● What the exercise asks
Reproduce the records word for word, starting at the line containing "At which label does Sadie first exceed 1?" and continuing through the end of the records, with both ends included. Leave the pictures out of your answer.

Chart analysis data
◇ ◇ ◇ ◇

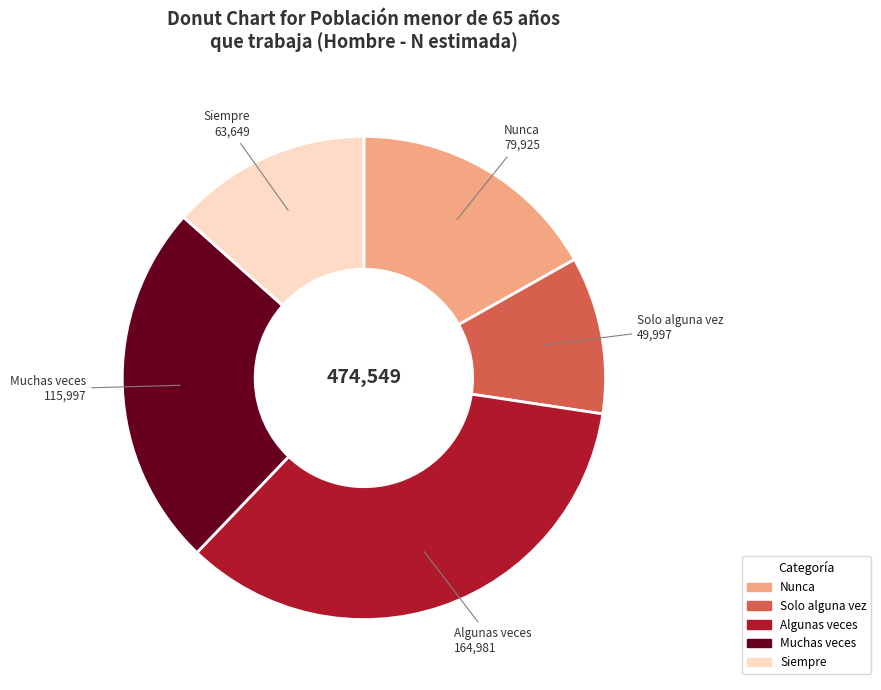

Rank the categories by value from highest to lowest.

Algunas veces, Muchas veces, Nunca, Siempre, Solo alguna vez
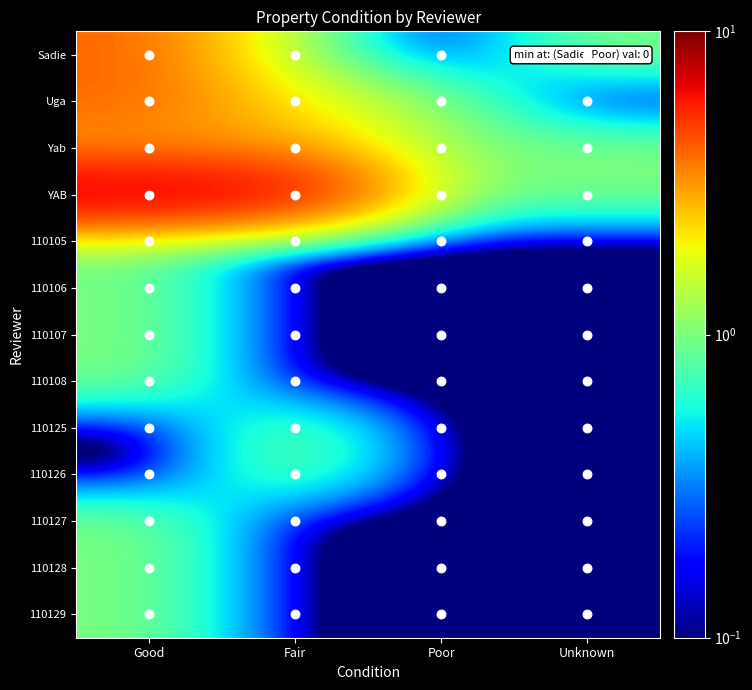

At which label does Sadie first exceed 1?

Good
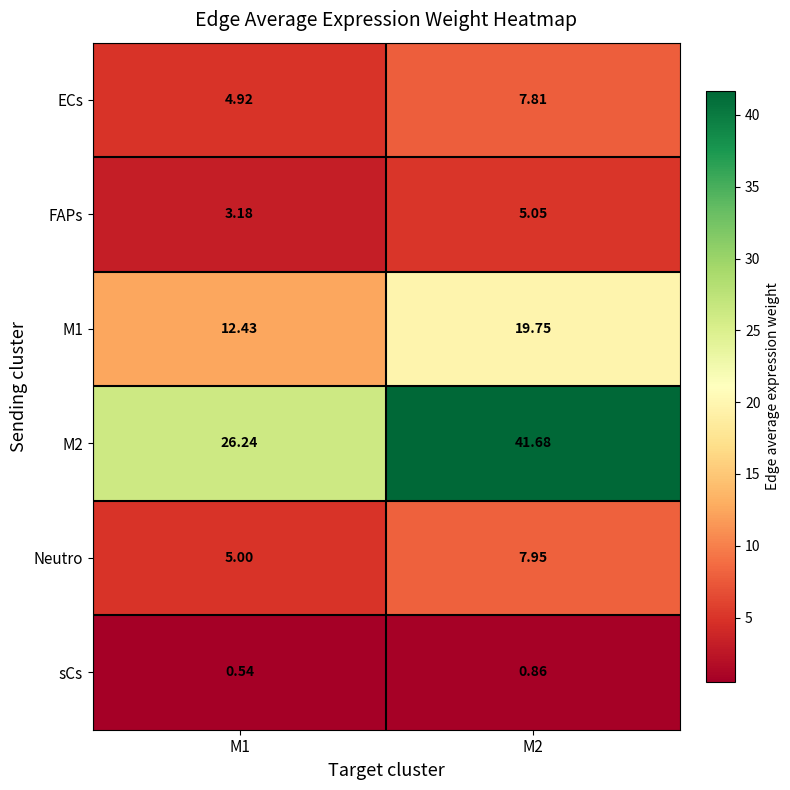

List the series in order of their peak value, highest first.

M2, M1, Neutro, ECs, FAPs, sCs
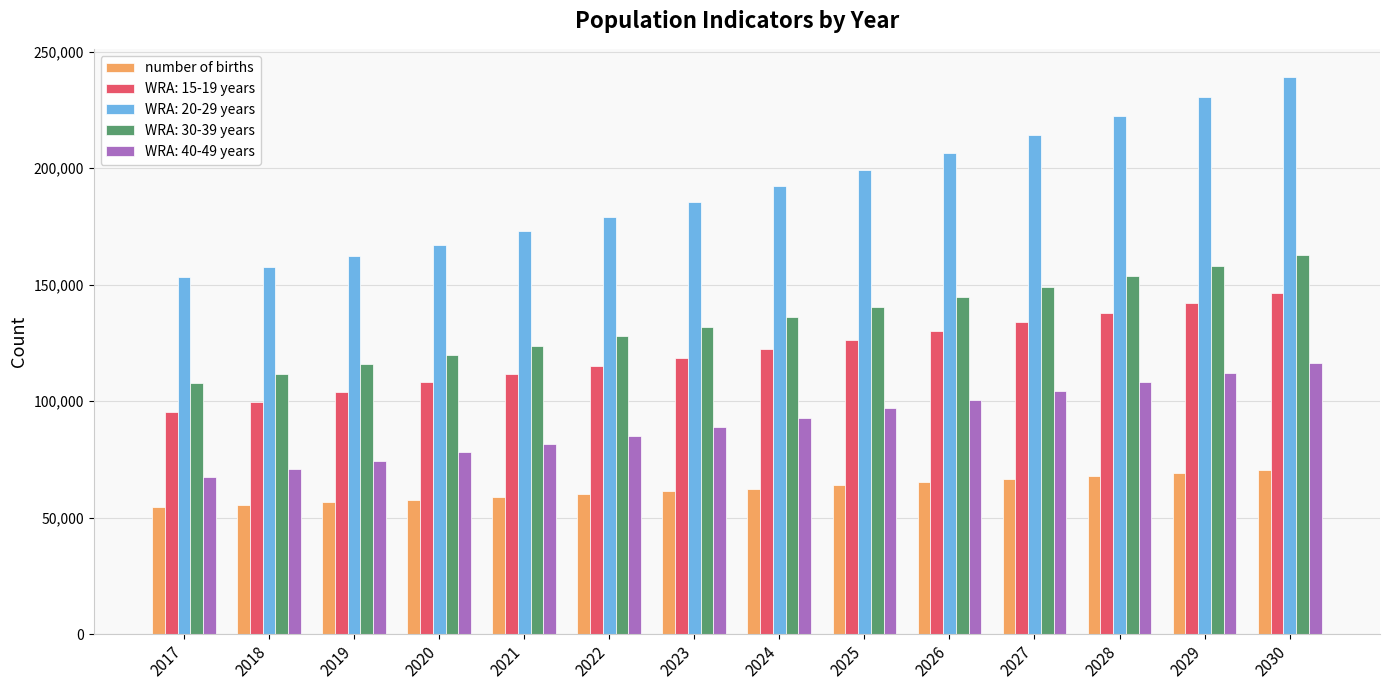

Count the number of categories in the chart.

14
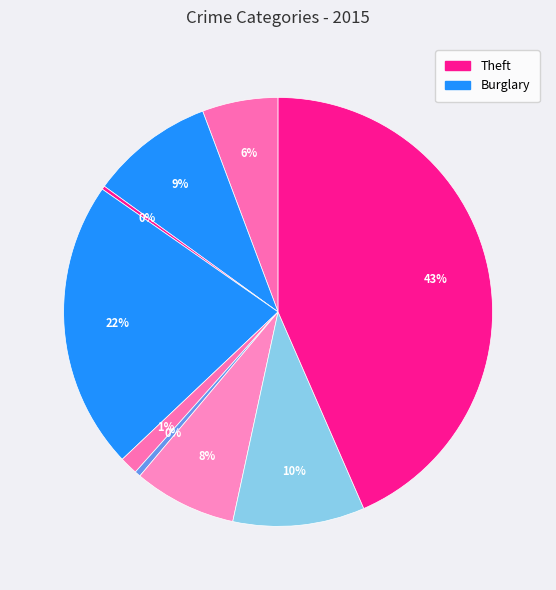

Which slice is the largest?

Theft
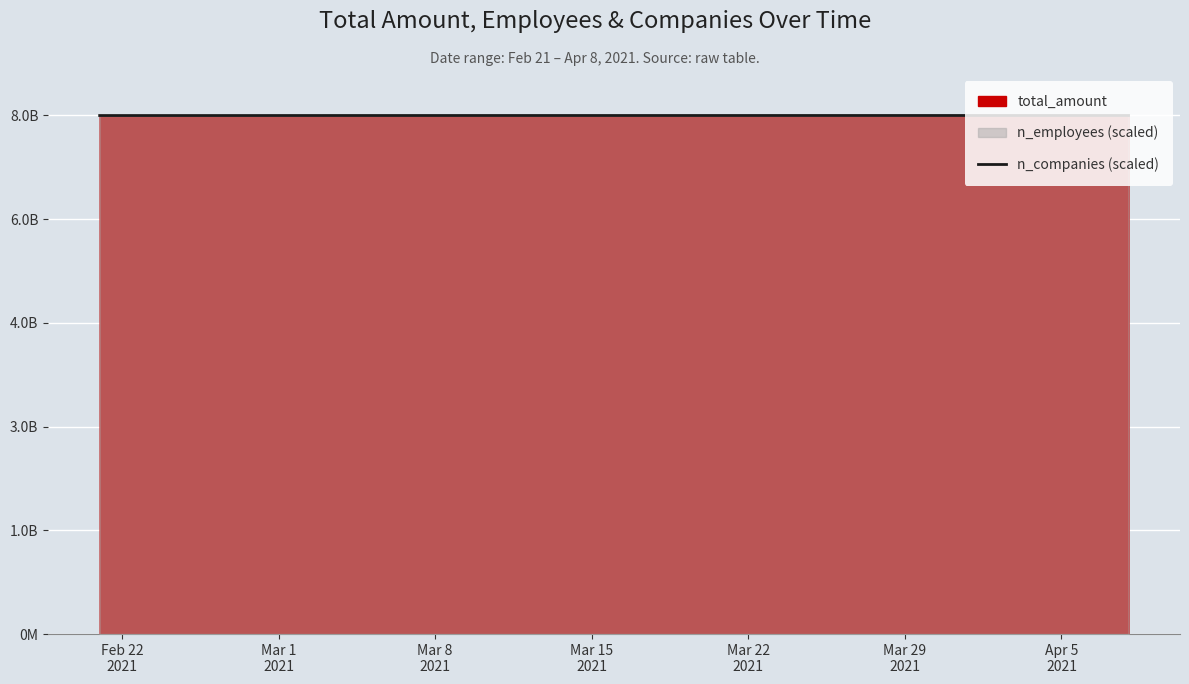

What is the difference between the maximum and minimum values?

644879.3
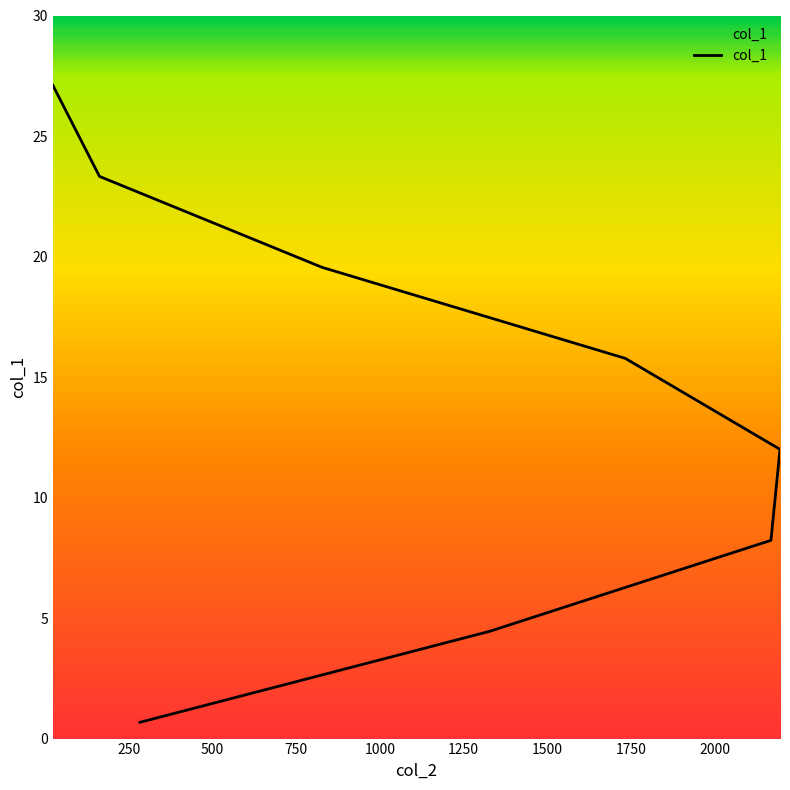

How many distinct data groups are displayed?

1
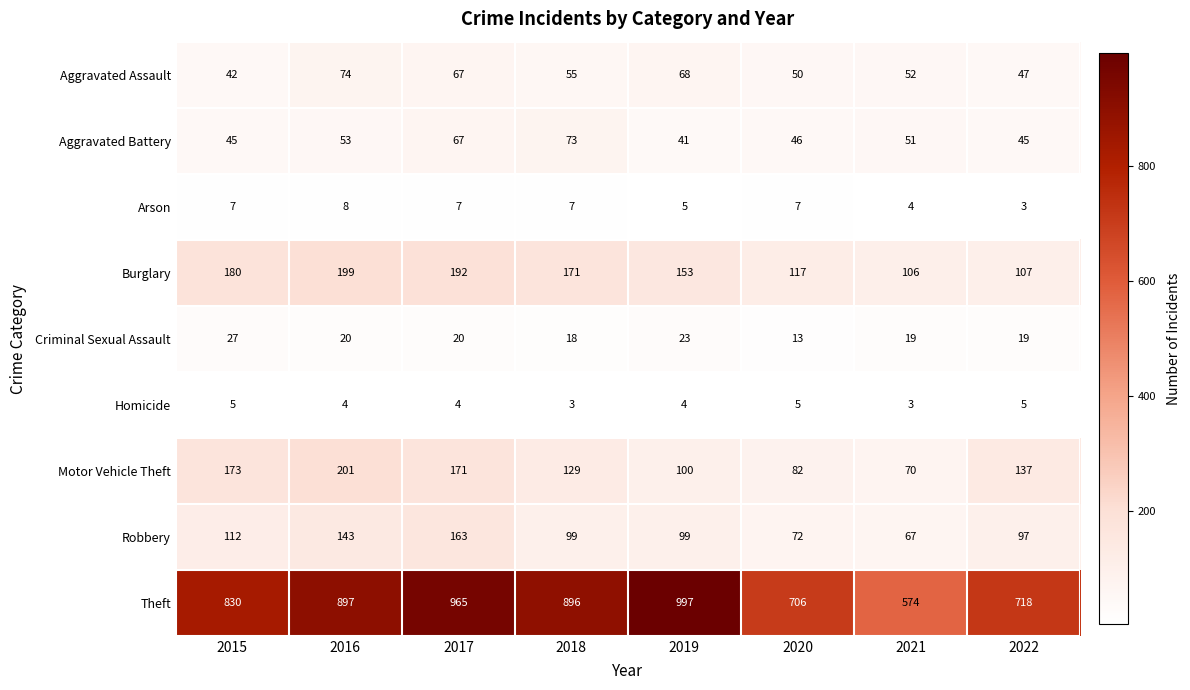

Between 2018 and 2020, which series saw the biggest shift?

Theft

◇ ◇ ◇ ◇

● Result of this exercise
At which label does Sadie first exceed 1?

Good

List the series in order of their peak value, highest first.

M2, M1, Neutro, ECs, FAPs, sCs

Count the number of categories in the chart.

14

Which slice is the largest?

Theft

What is the difference between the maximum and minimum values?

644879.3

How many distinct data groups are displayed?

1

Between 2018 and 2020, which series saw the biggest shift?

Theft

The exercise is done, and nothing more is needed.